*Job item*
Select and copy out every line in the records containing "posedge".

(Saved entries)

══════════════════════════════

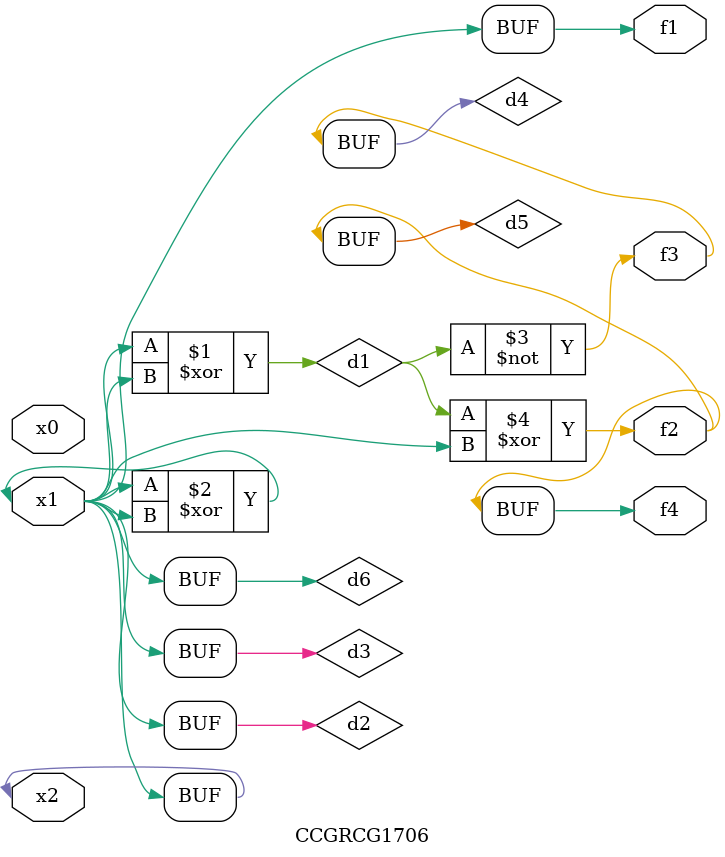
<source format=v>
module CCGRCG1706(
	input x0, x1, x2,
	output f1, f2, f3, f4
);

	wire d1, d2, d3, d4, d5, d6;

	xor (d1, x1, x2);
	buf (d2, x1, x2);
	xor (d3, x1, x2);
	nor (d4, d1);
	xor (d5, d1, d2);
	buf (d6, d2, d3);
	assign f1 = d6;
	assign f2 = d5;
	assign f3 = d4;
	assign f4 = d5;
endmodule

</source>
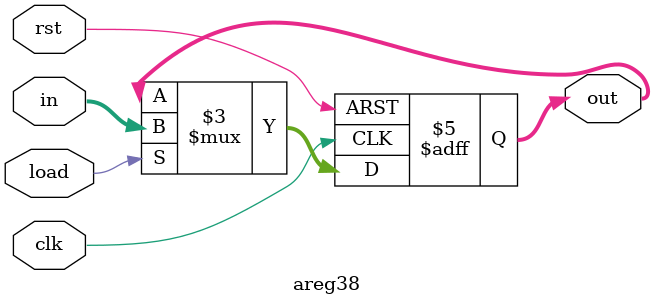
<source format=sv>
module areg38 (clk, rst, load, in, out);

	/*parameter WIDTH = 16; 

	input clk, rst, load;
	input [2*WIDTH+5:0] in;
	output [2*WIDTH+5:0] out;
	reg [2*WIDTH+5:0] out_reg;

	always @(posedge clk or posedge rst or posedge load) begin
	if (rst)
	out_reg = 38'd0;
	else if (clk == 1 && load ==1)
	out_reg = in;
	end
	assign out = out_reg;*/

	parameter WIDTH = 16; 

	input clk, rst, load;
	input [2*WIDTH+5:0] in;
	output logic [2*WIDTH+5:0] out;

    initial begin
        out = 0;
    end

   always@(posedge clk, posedge rst) begin
        if(rst)
            out <= 0;
        else if(load)
            out <= in;
    end
endmodule

</source>
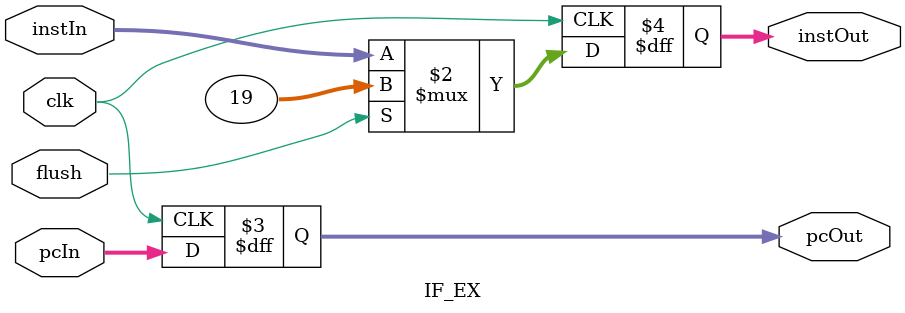
<source format=v>

module IF_EX (
    input clk, flush,
    input [7:0]  pcIn,
    input [31:0] instIn,
    output reg [7:0] pcOut,
    output reg [31:0] instOut
);
    localparam NOP = 32'h00000013;

    always @(posedge clk) begin
        pcOut   <= pcIn; 
        instOut <= flush? NOP : instIn;
    end
endmodule
</source>
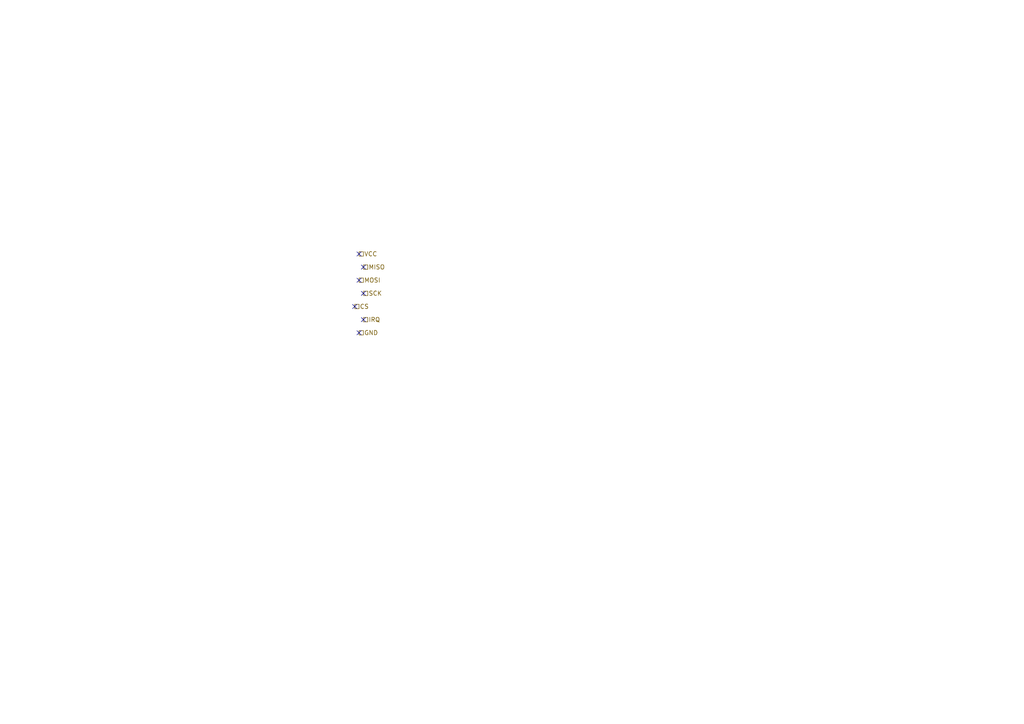
<source format=kicad_sch>
(kicad_sch (version 20211123) (generator eeschema)

  (uuid 14298642-aa1d-4382-80fc-1b3f48a7c26f)

  (paper "A4")

  


  (no_connect (at 105.41 85.09) (uuid 44a25cfc-4169-4d7f-9806-3b08bb98334f))
  (no_connect (at 104.14 81.28) (uuid 44a25cfc-4169-4d7f-9806-3b08bb98334f))
  (no_connect (at 105.41 77.47) (uuid 44a25cfc-4169-4d7f-9806-3b08bb98334f))
  (no_connect (at 104.14 96.52) (uuid 44a25cfc-4169-4d7f-9806-3b08bb98334f))
  (no_connect (at 105.41 92.71) (uuid 44a25cfc-4169-4d7f-9806-3b08bb98334f))
  (no_connect (at 102.87 88.9) (uuid 44a25cfc-4169-4d7f-9806-3b08bb98334f))
  (no_connect (at 104.14 73.66) (uuid d534ab6b-6ffd-4f25-b9ce-55bfd89ef03f))

  (hierarchical_label "SCK" (shape passive) (at 105.41 85.09 0)
    (effects (font (size 1.27 1.27)) (justify left))
    (uuid 15fcaf66-4575-4b44-9527-d2de037a73da)
  )
  (hierarchical_label "MOSI" (shape passive) (at 104.14 81.28 0)
    (effects (font (size 1.27 1.27)) (justify left))
    (uuid 5670ef3b-cec0-458b-b620-a03424d6e234)
  )
  (hierarchical_label "VCC" (shape passive) (at 104.14 73.66 0)
    (effects (font (size 1.27 1.27)) (justify left))
    (uuid 9ea27deb-f716-4ec6-8e2b-8bef1d351db3)
  )
  (hierarchical_label "MISO" (shape passive) (at 105.41 77.47 0)
    (effects (font (size 1.27 1.27)) (justify left))
    (uuid 9f3e80d3-cf5b-43c6-8c59-c2f3578d1a0b)
  )
  (hierarchical_label "GND" (shape passive) (at 104.14 96.52 0)
    (effects (font (size 1.27 1.27)) (justify left))
    (uuid b12957eb-6e48-4fcc-953a-42b12352c050)
  )
  (hierarchical_label "IRQ" (shape passive) (at 105.41 92.71 0)
    (effects (font (size 1.27 1.27)) (justify left))
    (uuid b21dbbc2-439b-4301-9285-8579b6bbc725)
  )
  (hierarchical_label "CS" (shape passive) (at 102.87 88.9 0)
    (effects (font (size 1.27 1.27)) (justify left))
    (uuid bf0e4b8d-3690-4b10-9e99-112d4dff0ba4)
  )
)

</source>
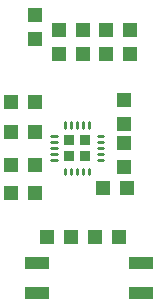
<source format=gbr>
G04 EAGLE Gerber RS-274X export*
G75*
%MOMM*%
%FSLAX34Y34*%
%LPD*%
%INSolderpaste Top*%
%IPPOS*%
%AMOC8*
5,1,8,0,0,1.08239X$1,22.5*%
G01*
%ADD10C,0.280000*%
%ADD11R,0.950000X0.950000*%
%ADD12R,1.200000X1.300000*%
%ADD13R,1.300000X1.200000*%
%ADD14R,2.000000X1.100000*%


D10*
X82900Y130000D02*
X87600Y130000D01*
X95000Y122600D02*
X95000Y117900D01*
X100000Y117900D02*
X100000Y122600D01*
X105000Y122600D02*
X105000Y117900D01*
X110000Y117900D02*
X110000Y122600D01*
X115000Y122600D02*
X115000Y117900D01*
X122400Y130000D02*
X127100Y130000D01*
X127100Y135000D02*
X122400Y135000D01*
X122400Y140000D02*
X127100Y140000D01*
X127100Y145000D02*
X122400Y145000D01*
X122400Y150000D02*
X127100Y150000D01*
X115000Y157400D02*
X115000Y162100D01*
X87600Y150000D02*
X82900Y150000D01*
X82900Y145000D02*
X87600Y145000D01*
X87600Y140000D02*
X82900Y140000D01*
X82900Y135000D02*
X87600Y135000D01*
D11*
X98250Y146750D03*
X111750Y146750D03*
X111750Y133250D03*
X98250Y133250D03*
D10*
X110000Y157400D02*
X110000Y162100D01*
X105000Y162100D02*
X105000Y157400D01*
X100000Y157400D02*
X100000Y162100D01*
X95000Y162100D02*
X95000Y157400D01*
D12*
X140160Y65000D03*
X119840Y65000D03*
X79840Y65000D03*
X100160Y65000D03*
X129840Y220000D03*
X150160Y220000D03*
X89840Y240000D03*
X110160Y240000D03*
D13*
X69000Y232840D03*
X69000Y253160D03*
D12*
X126840Y106000D03*
X147160Y106000D03*
D13*
X145000Y144160D03*
X145000Y123840D03*
X145000Y160840D03*
X145000Y181160D03*
D12*
X150160Y240000D03*
X129840Y240000D03*
X110160Y220000D03*
X89840Y220000D03*
D14*
X159000Y17300D03*
X159000Y42700D03*
X71000Y17300D03*
X71000Y42700D03*
D12*
X48840Y126000D03*
X69160Y126000D03*
X48840Y102000D03*
X69160Y102000D03*
X48840Y179000D03*
X69160Y179000D03*
X48840Y154000D03*
X69160Y154000D03*
M02*

</source>
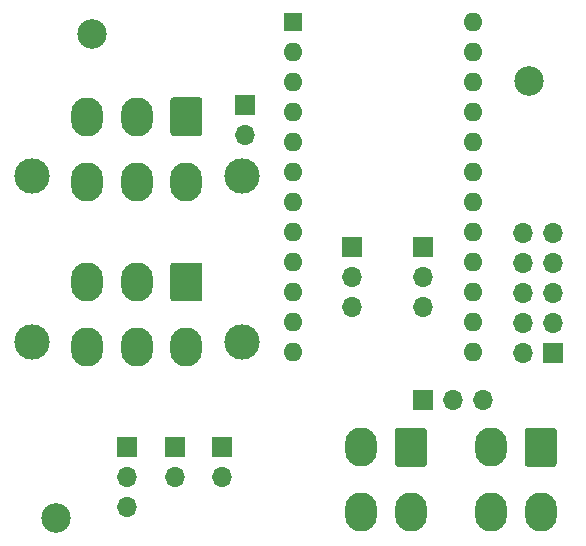
<source format=gbr>
G04 #@! TF.GenerationSoftware,KiCad,Pcbnew,(5.1.9)-1*
G04 #@! TF.CreationDate,2021-10-30T20:33:53-06:00*
G04 #@! TF.ProjectId,ralt_controller,72616c74-5f63-46f6-9e74-726f6c6c6572,1*
G04 #@! TF.SameCoordinates,Original*
G04 #@! TF.FileFunction,Soldermask,Bot*
G04 #@! TF.FilePolarity,Negative*
%FSLAX46Y46*%
G04 Gerber Fmt 4.6, Leading zero omitted, Abs format (unit mm)*
G04 Created by KiCad (PCBNEW (5.1.9)-1) date 2021-10-30 20:33:53*
%MOMM*%
%LPD*%
G01*
G04 APERTURE LIST*
%ADD10O,1.700000X1.700000*%
%ADD11R,1.700000X1.700000*%
%ADD12C,3.000000*%
%ADD13O,2.700000X3.300000*%
%ADD14O,1.600000X1.600000*%
%ADD15R,1.600000X1.600000*%
%ADD16C,2.500000*%
G04 APERTURE END LIST*
D10*
X67890000Y-81810000D03*
X65350000Y-81810000D03*
D11*
X62810000Y-81810000D03*
D12*
X29710000Y-76850000D03*
X47510000Y-76850000D03*
D13*
X34410000Y-77310000D03*
X38610000Y-77310000D03*
X42810000Y-77310000D03*
X34410000Y-71810000D03*
X38610000Y-71810000D03*
G36*
G01*
X44160000Y-70410001D02*
X44160000Y-73209999D01*
G75*
G02*
X43909999Y-73460000I-250001J0D01*
G01*
X41710001Y-73460000D01*
G75*
G02*
X41460000Y-73209999I0J250001D01*
G01*
X41460000Y-70410001D01*
G75*
G02*
X41710001Y-70160000I250001J0D01*
G01*
X43909999Y-70160000D01*
G75*
G02*
X44160000Y-70410001I0J-250001D01*
G01*
G37*
D12*
X29710000Y-62850000D03*
X47510000Y-62850000D03*
D13*
X34410000Y-63310000D03*
X38610000Y-63310000D03*
X42810000Y-63310000D03*
X34410000Y-57810000D03*
X38610000Y-57810000D03*
G36*
G01*
X44160000Y-56410001D02*
X44160000Y-59209999D01*
G75*
G02*
X43909999Y-59460000I-250001J0D01*
G01*
X41710001Y-59460000D01*
G75*
G02*
X41460000Y-59209999I0J250001D01*
G01*
X41460000Y-56410001D01*
G75*
G02*
X41710001Y-56160000I250001J0D01*
G01*
X43909999Y-56160000D01*
G75*
G02*
X44160000Y-56410001I0J-250001D01*
G01*
G37*
D14*
X67050000Y-49810000D03*
X51810000Y-77750000D03*
X67050000Y-52350000D03*
X51810000Y-75210000D03*
X67050000Y-54890000D03*
X51810000Y-72670000D03*
X67050000Y-57430000D03*
X51810000Y-70130000D03*
X67050000Y-59970000D03*
X51810000Y-67590000D03*
X67050000Y-62510000D03*
X51810000Y-65050000D03*
X67050000Y-65050000D03*
X51810000Y-62510000D03*
X67050000Y-67590000D03*
X51810000Y-59970000D03*
X67050000Y-70130000D03*
X51810000Y-57430000D03*
X67050000Y-72670000D03*
X51810000Y-54890000D03*
X67050000Y-75210000D03*
X51810000Y-52350000D03*
X67050000Y-77750000D03*
D15*
X51810000Y-49810000D03*
D16*
X71810000Y-54810000D03*
X31810000Y-91810000D03*
X34810000Y-50810000D03*
D10*
X62810000Y-73890000D03*
X62810000Y-71350000D03*
D11*
X62810000Y-68810000D03*
D10*
X56810000Y-73890000D03*
X56810000Y-71350000D03*
D11*
X56810000Y-68810000D03*
D10*
X47810000Y-59350000D03*
D11*
X47810000Y-56810000D03*
D10*
X37810000Y-90890000D03*
X37810000Y-88350000D03*
D11*
X37810000Y-85810000D03*
D10*
X45810000Y-88350000D03*
D11*
X45810000Y-85810000D03*
D10*
X41810000Y-88350000D03*
D11*
X41810000Y-85810000D03*
D10*
X71270000Y-67650000D03*
X73810000Y-67650000D03*
X71270000Y-70190000D03*
X73810000Y-70190000D03*
X71270000Y-72730000D03*
X73810000Y-72730000D03*
X71270000Y-75270000D03*
X73810000Y-75270000D03*
X71270000Y-77810000D03*
D11*
X73810000Y-77810000D03*
D13*
X68610000Y-91310000D03*
X72810000Y-91310000D03*
X68610000Y-85810000D03*
G36*
G01*
X74160000Y-84410001D02*
X74160000Y-87209999D01*
G75*
G02*
X73909999Y-87460000I-250001J0D01*
G01*
X71710001Y-87460000D01*
G75*
G02*
X71460000Y-87209999I0J250001D01*
G01*
X71460000Y-84410001D01*
G75*
G02*
X71710001Y-84160000I250001J0D01*
G01*
X73909999Y-84160000D01*
G75*
G02*
X74160000Y-84410001I0J-250001D01*
G01*
G37*
X57610000Y-91310000D03*
X61810000Y-91310000D03*
X57610000Y-85810000D03*
G36*
G01*
X63160000Y-84410001D02*
X63160000Y-87209999D01*
G75*
G02*
X62909999Y-87460000I-250001J0D01*
G01*
X60710001Y-87460000D01*
G75*
G02*
X60460000Y-87209999I0J250001D01*
G01*
X60460000Y-84410001D01*
G75*
G02*
X60710001Y-84160000I250001J0D01*
G01*
X62909999Y-84160000D01*
G75*
G02*
X63160000Y-84410001I0J-250001D01*
G01*
G37*
M02*

</source>
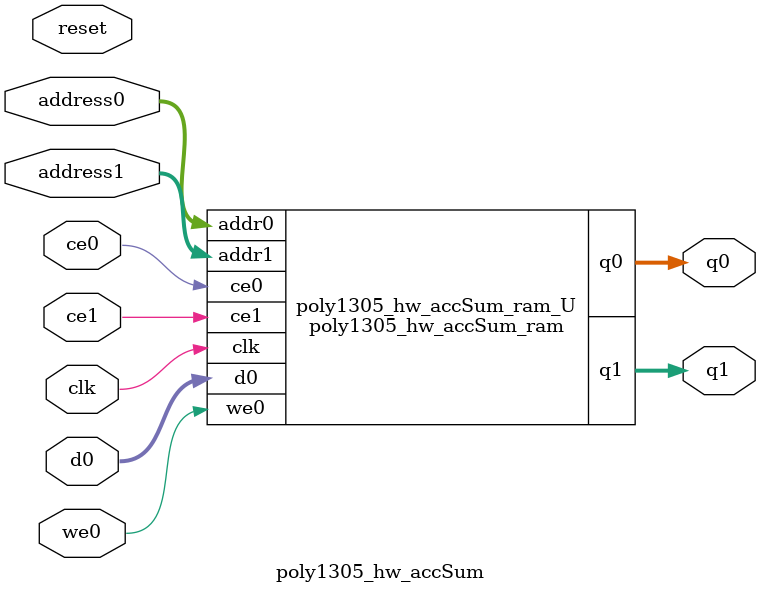
<source format=v>
`timescale 1 ns / 1 ps
module poly1305_hw_accSum_ram (addr0, ce0, d0, we0, q0, addr1, ce1, q1,  clk);

parameter DWIDTH = 8;
parameter AWIDTH = 5;
parameter MEM_SIZE = 17;

input[AWIDTH-1:0] addr0;
input ce0;
input[DWIDTH-1:0] d0;
input we0;
output reg[DWIDTH-1:0] q0;
input[AWIDTH-1:0] addr1;
input ce1;
output reg[DWIDTH-1:0] q1;
input clk;

(* ram_style = "distributed" *)reg [DWIDTH-1:0] ram[0:MEM_SIZE-1];




always @(posedge clk)  
begin 
    if (ce0) 
    begin
        if (we0) 
        begin 
            ram[addr0] <= d0; 
        end 
        q0 <= ram[addr0];
    end
end


always @(posedge clk)  
begin 
    if (ce1) 
    begin
        q1 <= ram[addr1];
    end
end


endmodule

`timescale 1 ns / 1 ps
module poly1305_hw_accSum(
    reset,
    clk,
    address0,
    ce0,
    we0,
    d0,
    q0,
    address1,
    ce1,
    q1);

parameter DataWidth = 32'd8;
parameter AddressRange = 32'd17;
parameter AddressWidth = 32'd5;
input reset;
input clk;
input[AddressWidth - 1:0] address0;
input ce0;
input we0;
input[DataWidth - 1:0] d0;
output[DataWidth - 1:0] q0;
input[AddressWidth - 1:0] address1;
input ce1;
output[DataWidth - 1:0] q1;



poly1305_hw_accSum_ram poly1305_hw_accSum_ram_U(
    .clk( clk ),
    .addr0( address0 ),
    .ce0( ce0 ),
    .we0( we0 ),
    .d0( d0 ),
    .q0( q0 ),
    .addr1( address1 ),
    .ce1( ce1 ),
    .q1( q1 ));

endmodule


</source>
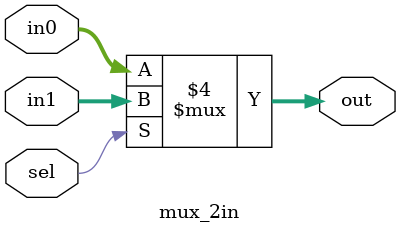
<source format=v>
`timescale 1ns / 1ps

// 2x1 MUX
module mux_2in#( parameter W = 8 )
(
    input [W-1:0] in0,                  // first input (7 bits)
    input [W-1:0] in1,                  // second input (7 bits)
    input sel,                          // select bit
    output reg [W-1:0] out              // output 
    );
    
    always @(*)
        if(sel==1'b0)                   // if select is True
            out <= in0;                 // out is the first input 
        else
            out <= in1;                 // out is second input 
endmodule

</source>
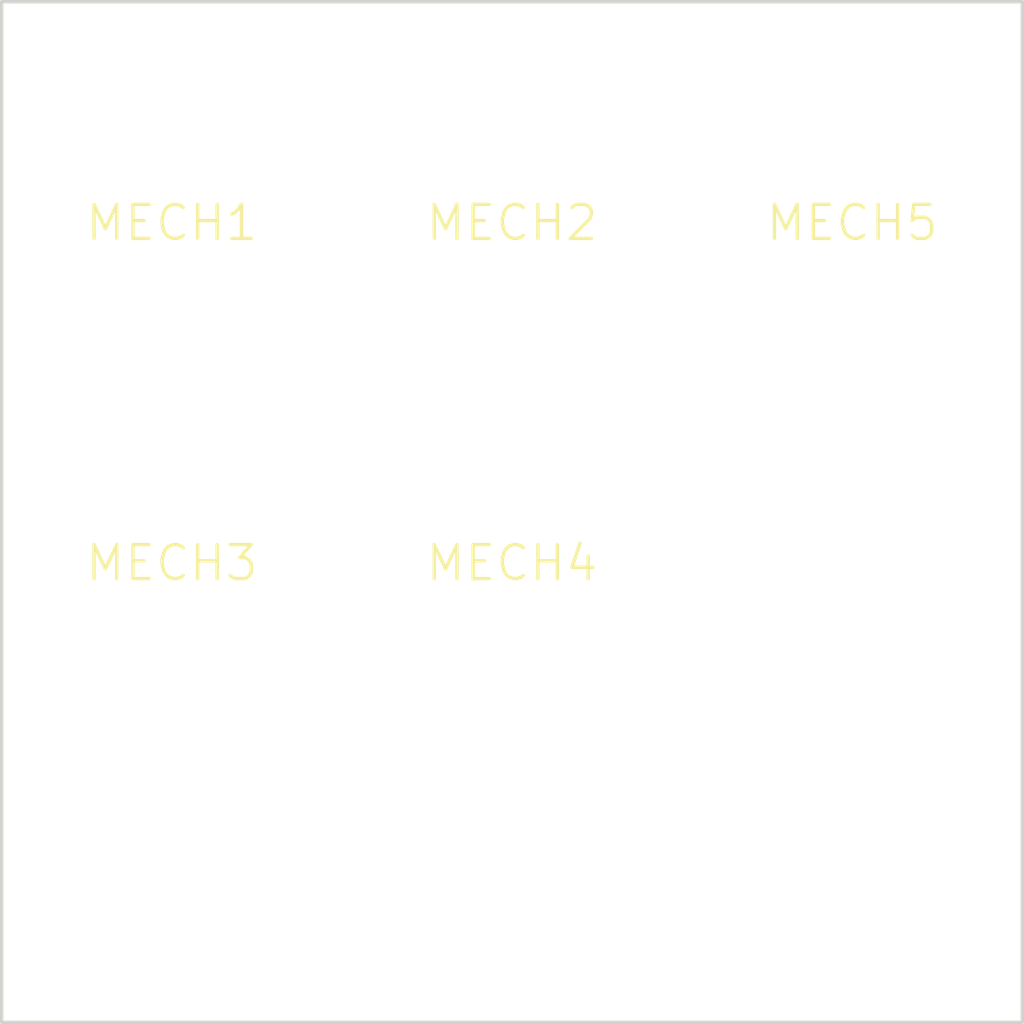
<source format=kicad_pcb>
(kicad_pcb
	(version 20240108)
	(generator "pcbnew")
	(generator_version "8.0")
	(general
		(thickness 1.6)
		(legacy_teardrops no)
	)
	(paper "A4")
	(layers
		(0 "F.Cu" signal)
		(31 "B.Cu" signal)
		(32 "B.Adhes" user "B.Adhesive")
		(33 "F.Adhes" user "F.Adhesive")
		(34 "B.Paste" user)
		(35 "F.Paste" user)
		(36 "B.SilkS" user "B.Silkscreen")
		(37 "F.SilkS" user "F.Silkscreen")
		(38 "B.Mask" user)
		(39 "F.Mask" user)
		(40 "Dwgs.User" user "User.Drawings")
		(41 "Cmts.User" user "User.Comments")
		(42 "Eco1.User" user "User.Eco1")
		(43 "Eco2.User" user "User.Eco2")
		(44 "Edge.Cuts" user)
		(45 "Margin" user)
		(46 "B.CrtYd" user "B.Courtyard")
		(47 "F.CrtYd" user "F.Courtyard")
		(48 "B.Fab" user)
		(49 "F.Fab" user)
		(50 "User.1" user)
		(51 "User.2" user)
		(52 "User.3" user)
		(53 "User.4" user)
		(54 "User.5" user)
		(55 "User.6" user)
		(56 "User.7" user)
		(57 "User.8" user)
		(58 "User.9" user)
	)
	(setup
		(pad_to_mask_clearance 0)
		(allow_soldermask_bridges_in_footprints no)
		(pcbplotparams
			(layerselection 0x00010fc_ffffffff)
			(plot_on_all_layers_selection 0x0000000_00000000)
			(disableapertmacros no)
			(usegerberextensions no)
			(usegerberattributes yes)
			(usegerberadvancedattributes yes)
			(creategerberjobfile yes)
			(dashed_line_dash_ratio 12.000000)
			(dashed_line_gap_ratio 3.000000)
			(svgprecision 4)
			(plotframeref no)
			(viasonmask no)
			(mode 1)
			(useauxorigin no)
			(hpglpennumber 1)
			(hpglpenspeed 20)
			(hpglpendiameter 15.000000)
			(pdf_front_fp_property_popups yes)
			(pdf_back_fp_property_popups yes)
			(dxfpolygonmode yes)
			(dxfimperialunits yes)
			(dxfusepcbnewfont yes)
			(psnegative no)
			(psa4output no)
			(plotreference yes)
			(plotvalue yes)
			(plotfptext yes)
			(plotinvisibletext no)
			(sketchpadsonfab no)
			(subtractmaskfromsilk no)
			(outputformat 1)
			(mirror no)
			(drillshape 1)
			(scaleselection 1)
			(outputdirectory "")
		)
	)
	(net 0 "")
	(footprint "!Gloeidraad:MECH" (layer "F.Cu") (at 105 110))
	(footprint "!Gloeidraad:MECH" (layer "F.Cu") (at 105 100))
	(footprint "!Gloeidraad:MECH" (layer "F.Cu") (at 95 100))
	(footprint "!Gloeidraad:MECH" (layer "F.Cu") (at 95 110))
	(footprint "!Gloeidraad:MECH" (layer "F.Cu") (at 115 100))
	(gr_rect
		(start 90 90)
		(end 120 120)
		(stroke
			(width 0.1)
			(type default)
		)
		(fill none)
		(layer "Edge.Cuts")
		(uuid "b0d0947f-e086-4b7c-b8e7-ccad67524249")
	)
)

</source>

══════════════════════════════

*Result for this exercise*
	always @(posedge clk or posedge rst or posedge load) begin
   always@(posedge clk, posedge rst) begin
    always @(posedge clk) begin
always @(posedge clk)  
always @(posedge clk)  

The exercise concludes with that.